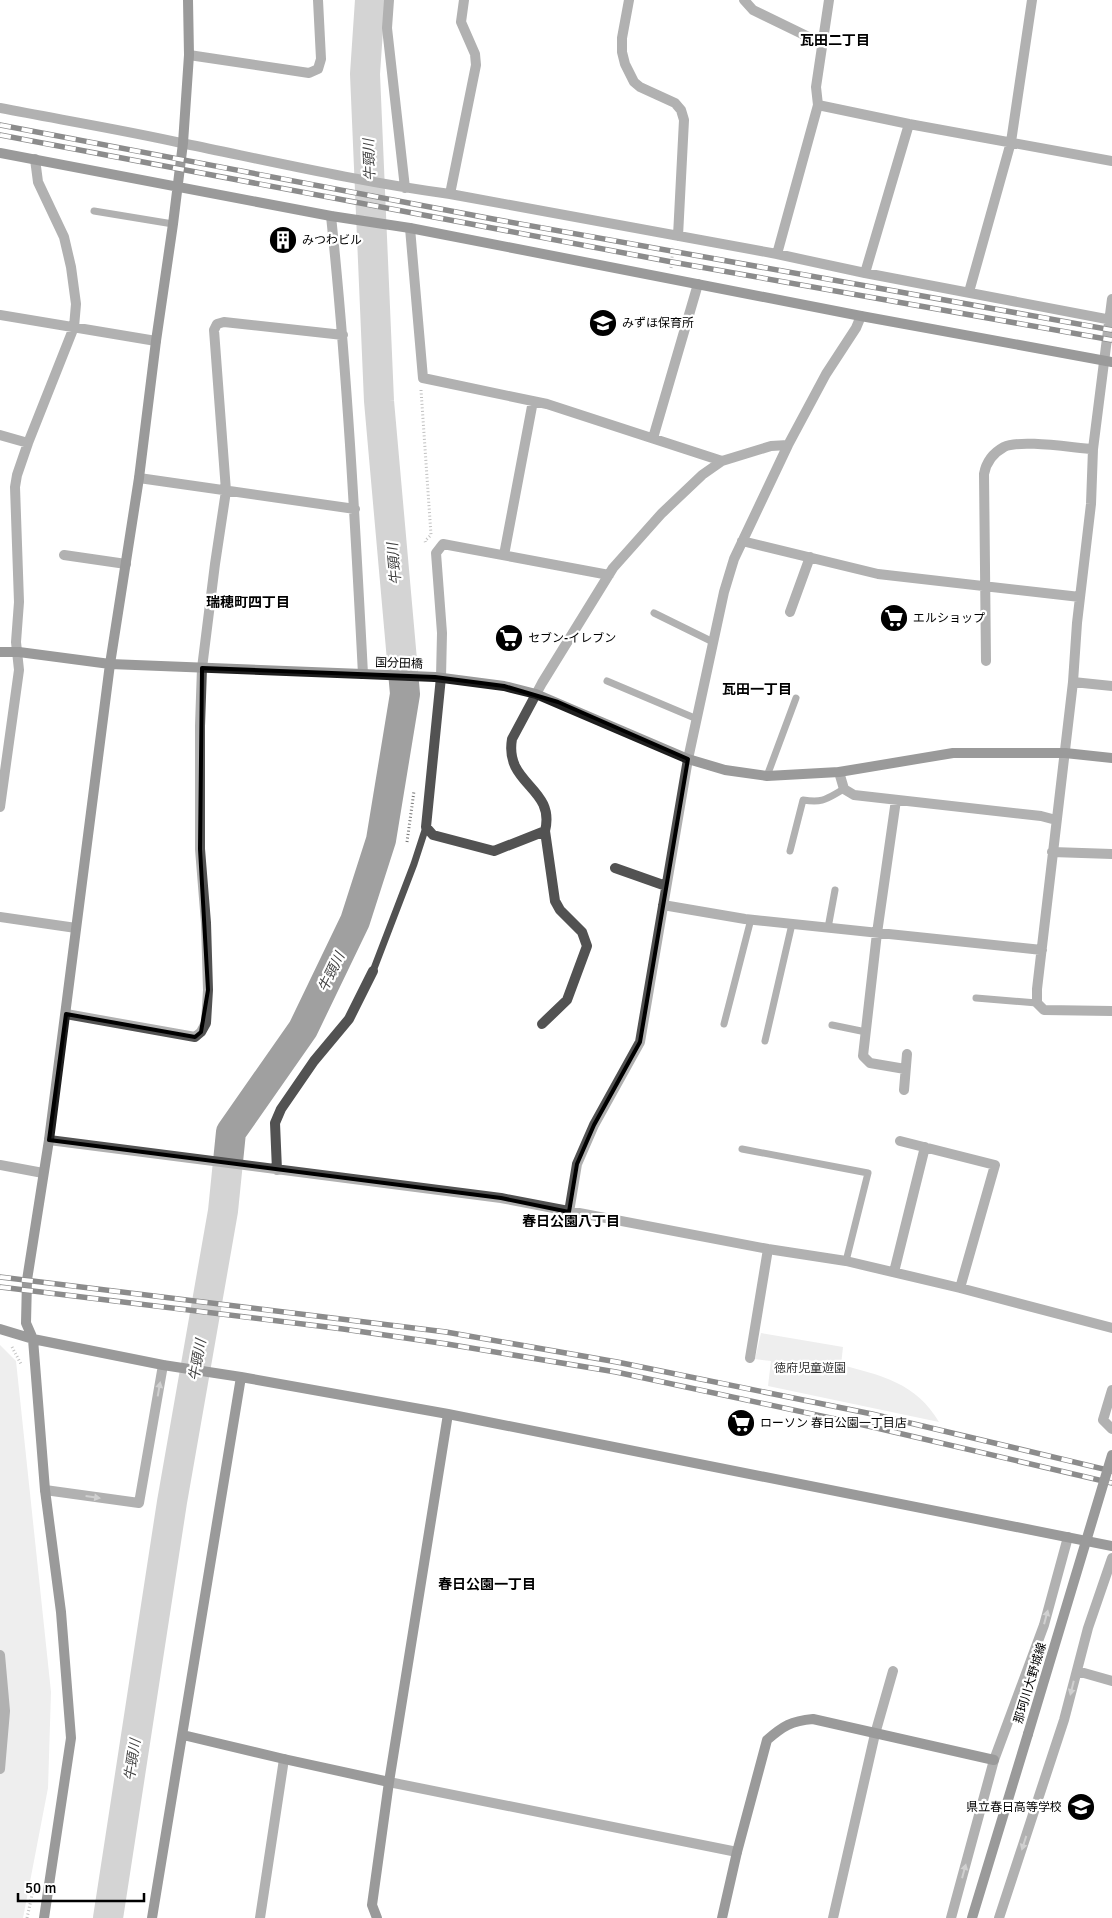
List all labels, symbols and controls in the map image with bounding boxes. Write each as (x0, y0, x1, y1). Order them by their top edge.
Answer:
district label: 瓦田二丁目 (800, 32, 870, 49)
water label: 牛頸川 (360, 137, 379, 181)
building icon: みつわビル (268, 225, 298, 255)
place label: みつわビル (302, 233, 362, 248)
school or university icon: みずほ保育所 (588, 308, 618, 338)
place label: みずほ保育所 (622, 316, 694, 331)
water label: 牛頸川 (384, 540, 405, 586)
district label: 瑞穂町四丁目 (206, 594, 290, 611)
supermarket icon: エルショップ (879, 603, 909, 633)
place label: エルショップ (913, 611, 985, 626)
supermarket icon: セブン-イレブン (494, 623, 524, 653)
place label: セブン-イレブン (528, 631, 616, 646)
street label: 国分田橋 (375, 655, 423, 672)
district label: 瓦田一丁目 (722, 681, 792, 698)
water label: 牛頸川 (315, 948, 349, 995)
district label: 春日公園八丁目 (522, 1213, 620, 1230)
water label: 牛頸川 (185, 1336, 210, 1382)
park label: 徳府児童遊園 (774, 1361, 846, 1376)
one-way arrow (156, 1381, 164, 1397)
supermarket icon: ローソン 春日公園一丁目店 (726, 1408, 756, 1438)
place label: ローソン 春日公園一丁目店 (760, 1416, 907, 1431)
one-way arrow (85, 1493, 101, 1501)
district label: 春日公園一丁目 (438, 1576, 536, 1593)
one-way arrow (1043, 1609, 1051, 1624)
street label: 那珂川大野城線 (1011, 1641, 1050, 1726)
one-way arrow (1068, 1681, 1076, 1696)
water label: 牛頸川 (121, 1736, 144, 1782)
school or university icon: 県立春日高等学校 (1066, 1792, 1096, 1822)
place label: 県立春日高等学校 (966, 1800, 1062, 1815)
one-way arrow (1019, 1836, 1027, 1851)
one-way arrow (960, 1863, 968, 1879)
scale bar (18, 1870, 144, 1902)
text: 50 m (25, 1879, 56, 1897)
==
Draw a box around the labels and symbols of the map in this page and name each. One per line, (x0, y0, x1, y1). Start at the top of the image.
* * *
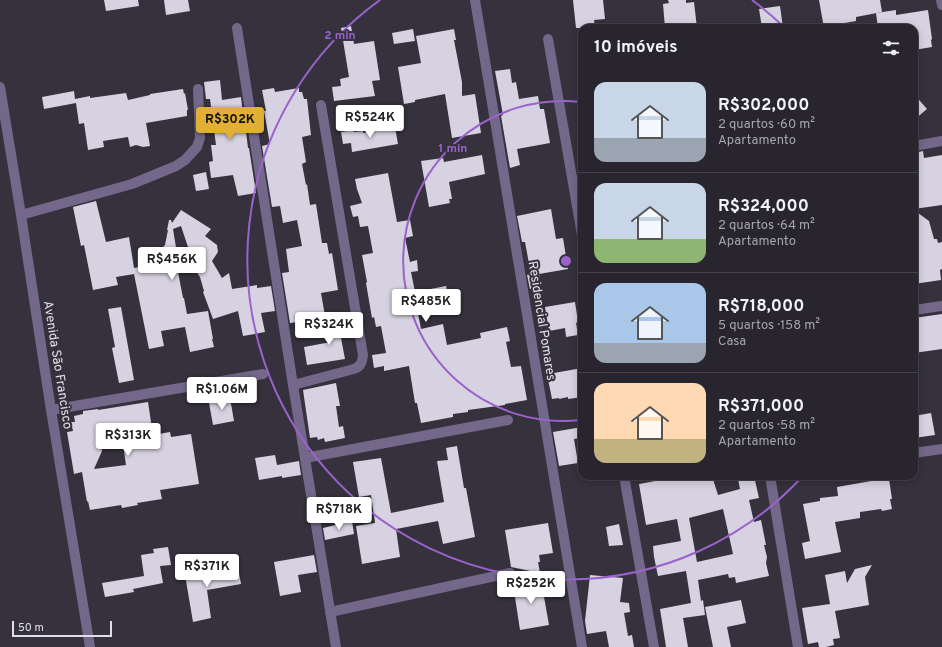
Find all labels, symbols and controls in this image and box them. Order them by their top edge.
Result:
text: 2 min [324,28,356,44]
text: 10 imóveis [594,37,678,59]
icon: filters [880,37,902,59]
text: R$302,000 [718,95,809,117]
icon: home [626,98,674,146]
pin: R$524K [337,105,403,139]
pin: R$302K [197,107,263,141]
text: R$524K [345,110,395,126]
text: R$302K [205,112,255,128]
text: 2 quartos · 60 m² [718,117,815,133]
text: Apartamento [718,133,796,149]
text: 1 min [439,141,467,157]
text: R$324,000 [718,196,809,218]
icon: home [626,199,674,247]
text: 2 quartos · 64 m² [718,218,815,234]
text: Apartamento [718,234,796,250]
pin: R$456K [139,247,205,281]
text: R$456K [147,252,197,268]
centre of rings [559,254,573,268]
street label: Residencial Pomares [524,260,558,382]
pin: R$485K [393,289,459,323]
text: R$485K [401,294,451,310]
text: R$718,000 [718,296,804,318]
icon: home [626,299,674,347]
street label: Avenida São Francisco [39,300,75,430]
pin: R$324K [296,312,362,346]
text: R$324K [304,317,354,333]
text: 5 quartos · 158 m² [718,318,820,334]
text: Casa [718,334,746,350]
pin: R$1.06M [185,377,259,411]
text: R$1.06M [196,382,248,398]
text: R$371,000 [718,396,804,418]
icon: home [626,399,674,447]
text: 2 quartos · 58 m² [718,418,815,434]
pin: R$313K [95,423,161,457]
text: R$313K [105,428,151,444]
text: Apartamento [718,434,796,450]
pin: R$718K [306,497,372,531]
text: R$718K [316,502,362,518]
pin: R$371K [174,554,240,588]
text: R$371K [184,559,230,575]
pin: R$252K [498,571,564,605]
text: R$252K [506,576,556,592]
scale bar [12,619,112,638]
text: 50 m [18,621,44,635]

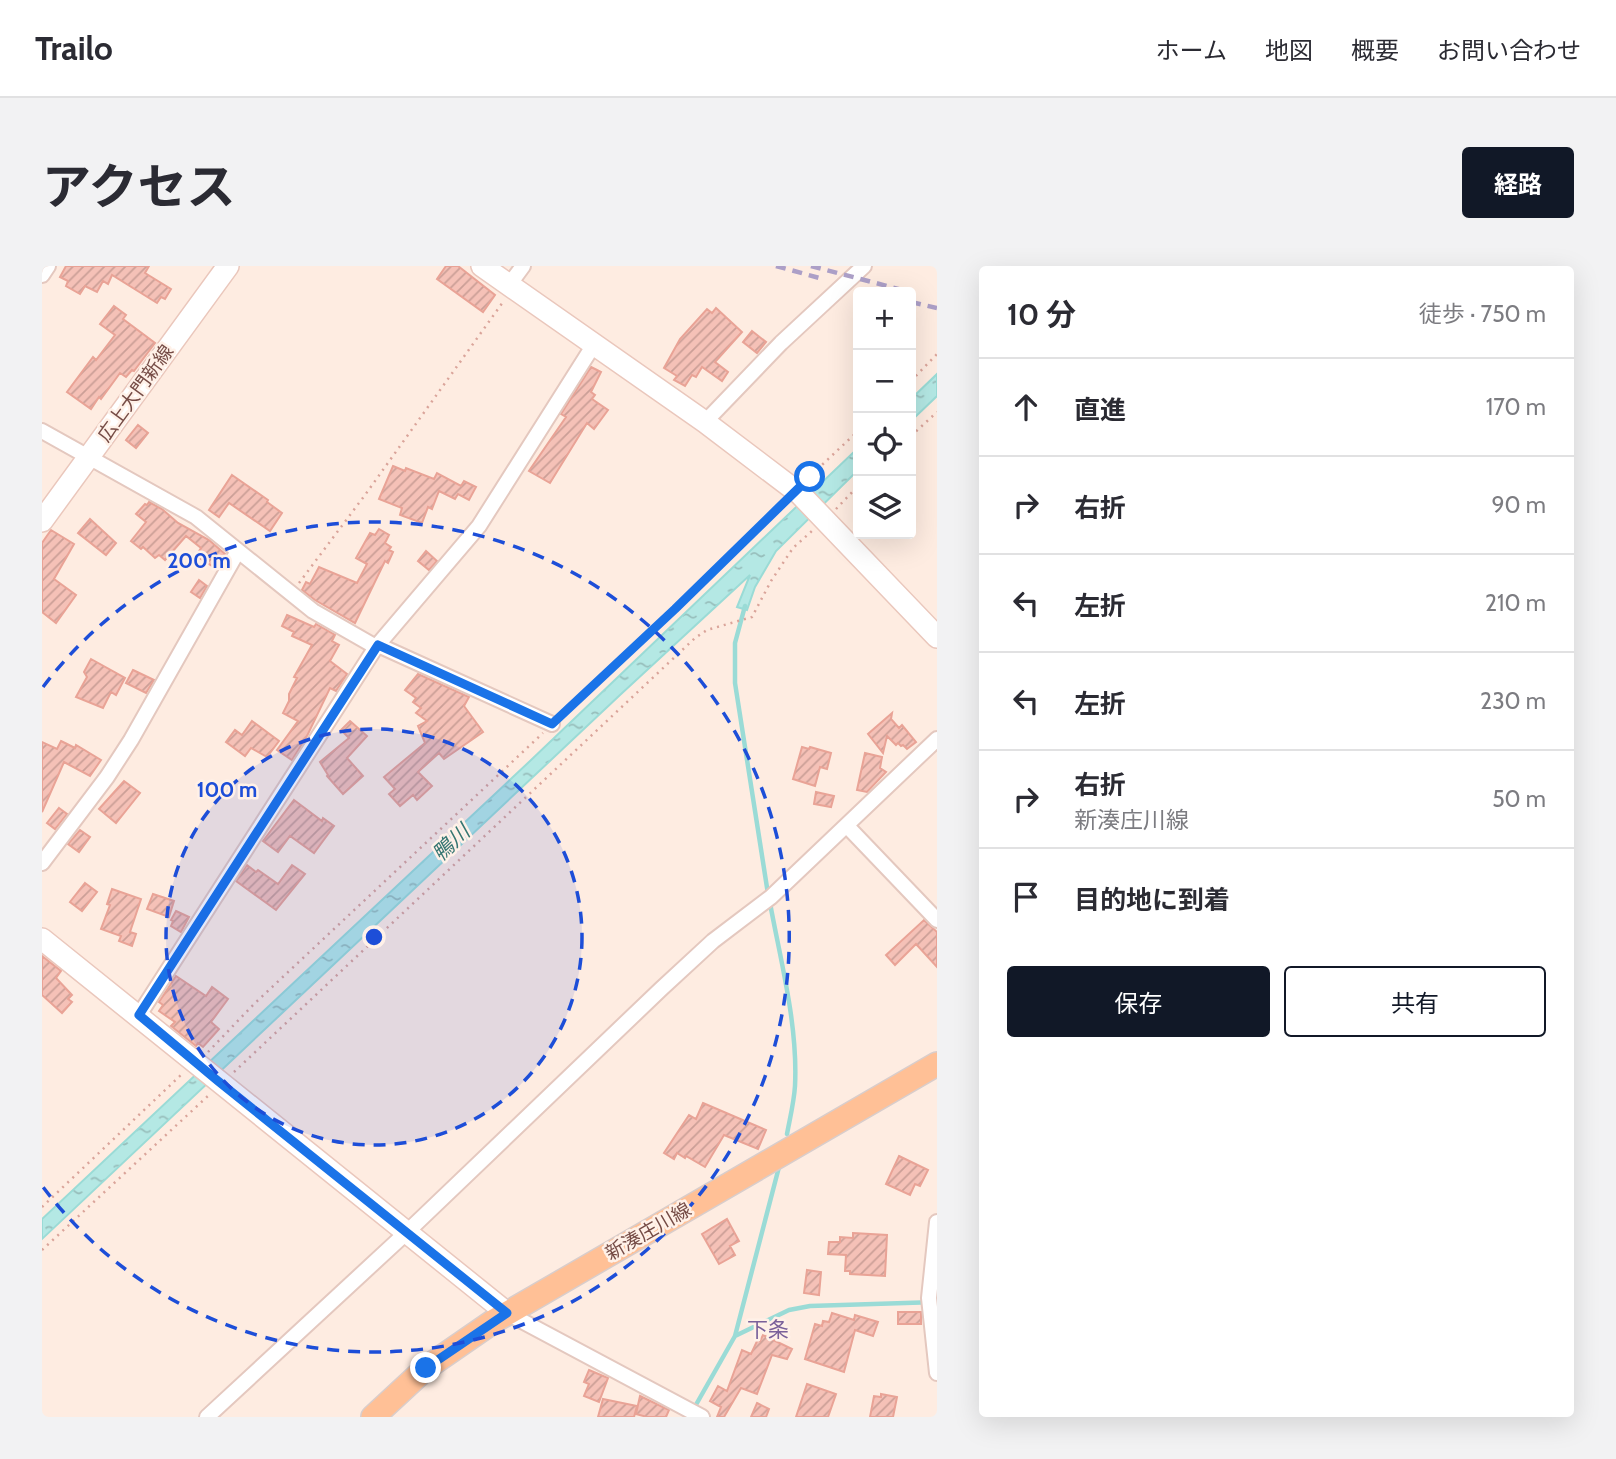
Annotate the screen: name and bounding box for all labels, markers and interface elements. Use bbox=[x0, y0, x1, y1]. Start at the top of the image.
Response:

_TASK TO COMPLETE_
Of the lines in the data, report each one containing the string "edge".

_TASK ANSWER_
List all labels, symbols and controls in the map image with bounding boxes. Write each as (x0, y0, x1, y1). Order them by their top edge.
Find all labels, symbols and controls in this image and box them. Order them by their top edge.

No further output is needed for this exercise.